Já disse que não defende a restrição do acesso à profissão, mas não acha que há advogados a mais?

- Não é um problema só português. O Brasil tem 1100 universidades de Direito e 620 mil advogados, Madrid tem 40 mil advogados... Eu também entendo que o número actual de advogados inscritos é desadequado face às necessidades do mercado. Há uma desregulação entre o que é necessário e o que existe, que deriva do actual grau em que nos encontramos em termos de exigência jurídica. Há muita gente que entende que não tem que consultar um advogado e isto tem que mudar. O Estado é muito responsável por esta ideia e só permite que seja custeado um advogado aos indigentes. Só a Ordem e os advogados podem alterar o actual posicionamento do Estado, que tem que ver a Justiça como um encargo, como uma obrigação, um custo. A Justiça é um custo.

O que é que tem para dizer aos jovens advogados, que são neste momento mais de metade dos advogados inscritos na Ordem?
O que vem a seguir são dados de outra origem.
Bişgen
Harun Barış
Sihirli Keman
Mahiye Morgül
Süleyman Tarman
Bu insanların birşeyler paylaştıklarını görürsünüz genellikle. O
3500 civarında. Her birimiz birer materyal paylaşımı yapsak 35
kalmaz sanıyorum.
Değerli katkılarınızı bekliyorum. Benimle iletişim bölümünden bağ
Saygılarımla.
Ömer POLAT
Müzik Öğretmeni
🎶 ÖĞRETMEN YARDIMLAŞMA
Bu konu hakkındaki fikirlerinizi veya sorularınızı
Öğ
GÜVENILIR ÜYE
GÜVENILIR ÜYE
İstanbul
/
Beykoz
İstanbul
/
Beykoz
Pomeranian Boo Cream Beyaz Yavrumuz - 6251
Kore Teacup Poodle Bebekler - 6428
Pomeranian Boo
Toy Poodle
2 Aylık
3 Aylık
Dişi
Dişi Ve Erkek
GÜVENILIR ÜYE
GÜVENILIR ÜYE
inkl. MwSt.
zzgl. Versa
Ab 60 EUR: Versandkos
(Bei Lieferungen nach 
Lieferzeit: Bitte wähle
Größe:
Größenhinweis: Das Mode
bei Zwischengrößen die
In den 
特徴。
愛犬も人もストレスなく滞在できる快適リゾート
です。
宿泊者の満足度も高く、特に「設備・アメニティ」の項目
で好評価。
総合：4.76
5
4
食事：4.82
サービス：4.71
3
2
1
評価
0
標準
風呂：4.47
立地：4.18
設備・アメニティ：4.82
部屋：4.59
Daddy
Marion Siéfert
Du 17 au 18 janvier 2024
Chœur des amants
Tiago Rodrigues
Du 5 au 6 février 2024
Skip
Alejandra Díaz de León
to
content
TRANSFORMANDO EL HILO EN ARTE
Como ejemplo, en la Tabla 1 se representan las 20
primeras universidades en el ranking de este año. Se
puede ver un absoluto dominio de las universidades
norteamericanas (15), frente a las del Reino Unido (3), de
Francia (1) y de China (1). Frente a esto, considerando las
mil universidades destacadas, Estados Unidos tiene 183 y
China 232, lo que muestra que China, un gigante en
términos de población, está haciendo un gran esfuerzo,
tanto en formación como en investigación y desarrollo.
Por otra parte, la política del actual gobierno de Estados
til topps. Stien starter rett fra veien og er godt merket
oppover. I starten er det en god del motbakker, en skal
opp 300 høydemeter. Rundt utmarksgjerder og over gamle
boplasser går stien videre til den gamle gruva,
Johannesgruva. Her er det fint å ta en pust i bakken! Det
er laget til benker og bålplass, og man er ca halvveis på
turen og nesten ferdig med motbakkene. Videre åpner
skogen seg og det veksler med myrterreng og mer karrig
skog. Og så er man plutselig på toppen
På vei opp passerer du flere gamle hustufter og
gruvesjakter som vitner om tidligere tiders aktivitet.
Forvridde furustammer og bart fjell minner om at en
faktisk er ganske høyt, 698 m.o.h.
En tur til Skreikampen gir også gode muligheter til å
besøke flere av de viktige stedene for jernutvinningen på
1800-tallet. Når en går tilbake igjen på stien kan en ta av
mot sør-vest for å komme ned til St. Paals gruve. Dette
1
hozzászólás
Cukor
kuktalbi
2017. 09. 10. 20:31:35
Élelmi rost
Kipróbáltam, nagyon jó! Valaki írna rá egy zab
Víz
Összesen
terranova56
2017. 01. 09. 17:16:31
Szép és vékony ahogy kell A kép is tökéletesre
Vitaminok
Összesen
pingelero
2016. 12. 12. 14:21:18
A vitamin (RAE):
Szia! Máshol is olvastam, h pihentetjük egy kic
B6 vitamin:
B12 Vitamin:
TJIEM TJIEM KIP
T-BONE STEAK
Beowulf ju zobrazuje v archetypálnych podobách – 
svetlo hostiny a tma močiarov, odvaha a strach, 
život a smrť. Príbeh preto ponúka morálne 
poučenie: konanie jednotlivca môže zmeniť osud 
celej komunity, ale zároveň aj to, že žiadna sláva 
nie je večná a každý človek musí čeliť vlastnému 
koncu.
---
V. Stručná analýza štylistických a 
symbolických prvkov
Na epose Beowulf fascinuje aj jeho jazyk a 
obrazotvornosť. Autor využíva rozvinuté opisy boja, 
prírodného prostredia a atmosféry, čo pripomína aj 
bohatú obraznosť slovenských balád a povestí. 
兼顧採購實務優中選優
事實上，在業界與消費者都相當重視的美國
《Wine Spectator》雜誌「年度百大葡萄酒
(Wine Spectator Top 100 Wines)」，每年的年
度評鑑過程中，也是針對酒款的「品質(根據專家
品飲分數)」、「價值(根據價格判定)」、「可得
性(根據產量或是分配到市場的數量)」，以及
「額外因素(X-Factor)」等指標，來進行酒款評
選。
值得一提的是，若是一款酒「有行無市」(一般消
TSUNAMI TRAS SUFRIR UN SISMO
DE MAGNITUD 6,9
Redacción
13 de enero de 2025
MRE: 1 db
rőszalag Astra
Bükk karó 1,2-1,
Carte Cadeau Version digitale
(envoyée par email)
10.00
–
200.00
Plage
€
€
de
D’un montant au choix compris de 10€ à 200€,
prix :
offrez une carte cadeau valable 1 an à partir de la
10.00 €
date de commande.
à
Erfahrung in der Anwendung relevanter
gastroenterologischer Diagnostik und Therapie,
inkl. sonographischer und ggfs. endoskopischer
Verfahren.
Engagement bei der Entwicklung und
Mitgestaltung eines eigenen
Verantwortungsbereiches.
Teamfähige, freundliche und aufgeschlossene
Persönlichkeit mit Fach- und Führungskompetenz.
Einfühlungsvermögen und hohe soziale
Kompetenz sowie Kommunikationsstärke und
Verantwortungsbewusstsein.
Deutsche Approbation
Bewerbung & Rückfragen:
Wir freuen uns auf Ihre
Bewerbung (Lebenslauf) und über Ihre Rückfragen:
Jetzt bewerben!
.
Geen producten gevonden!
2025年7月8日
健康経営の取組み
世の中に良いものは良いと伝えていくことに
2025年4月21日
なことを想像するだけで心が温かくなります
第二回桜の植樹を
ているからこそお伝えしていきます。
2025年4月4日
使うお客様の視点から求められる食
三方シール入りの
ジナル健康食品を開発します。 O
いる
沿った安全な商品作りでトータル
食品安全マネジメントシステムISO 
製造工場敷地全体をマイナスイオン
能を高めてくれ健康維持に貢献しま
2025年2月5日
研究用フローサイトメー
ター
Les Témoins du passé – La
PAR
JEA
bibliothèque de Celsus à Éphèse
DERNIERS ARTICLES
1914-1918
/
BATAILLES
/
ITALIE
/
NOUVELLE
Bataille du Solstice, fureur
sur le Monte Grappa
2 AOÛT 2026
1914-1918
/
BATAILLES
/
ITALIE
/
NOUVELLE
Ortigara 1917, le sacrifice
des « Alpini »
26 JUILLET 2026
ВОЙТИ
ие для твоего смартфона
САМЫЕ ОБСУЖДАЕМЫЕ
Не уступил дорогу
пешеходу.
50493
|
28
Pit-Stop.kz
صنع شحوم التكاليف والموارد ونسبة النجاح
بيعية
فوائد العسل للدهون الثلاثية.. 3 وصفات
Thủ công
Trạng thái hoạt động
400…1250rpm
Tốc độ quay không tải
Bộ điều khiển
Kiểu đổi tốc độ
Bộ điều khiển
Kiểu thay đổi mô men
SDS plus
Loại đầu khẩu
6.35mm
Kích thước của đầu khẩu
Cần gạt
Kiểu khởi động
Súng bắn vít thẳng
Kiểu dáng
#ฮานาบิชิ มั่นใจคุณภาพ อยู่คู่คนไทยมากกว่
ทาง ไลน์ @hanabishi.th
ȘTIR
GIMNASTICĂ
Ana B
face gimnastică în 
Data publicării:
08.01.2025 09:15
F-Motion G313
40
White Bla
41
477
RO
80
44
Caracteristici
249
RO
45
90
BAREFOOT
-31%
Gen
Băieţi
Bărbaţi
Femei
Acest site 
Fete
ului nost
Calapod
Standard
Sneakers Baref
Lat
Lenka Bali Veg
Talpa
- Eu tenho duas palavras: a primeira é para quem está nos cursos de Direito e aquilo que lhes digo é para pensarem muito bem. Não podem neste momento acreditar que, por um lado, a licenciatura e, por outro, a agregação, são as metas. É bom que os jovens portugueses licenciados em Direito estejam totalmente conscientes das dificuldades que vão encontrar. Por outro lado, quanto aos jovens advogados, o que temos é uma profissão que não é fácil na forma de iniciar os primeiros anos de profissão. Nós hoje temos realidades muito diferentes - os advogados de empresas, os advogados integrados em sociedades, os advogados em prática isolada... Mas há algo que nos une que é o nosso código deontológico, e aquilo que eu digo é que há constrangimentos, que são ditados pelo mercado, que a Ordem não consegue ultrapassar, mas aquilo que a Ordem poderá fazer no apoio aos jovens advogados, para mim será uma das prioridades.

PERFIL

Luís Filipe Carvalho, de 42 anos, nasceu em Luanda (Angola), onde viveu até aos dez anos. Veio para Lisboa, onde se licenciou em Direito. Fez o estágio na Ordem em 1990 e é advogado, na sociedade ABBC, desde 1992. Casado, e com três filhos, foi dirigente da Ordem dos Advogados entre 2002 e 2007.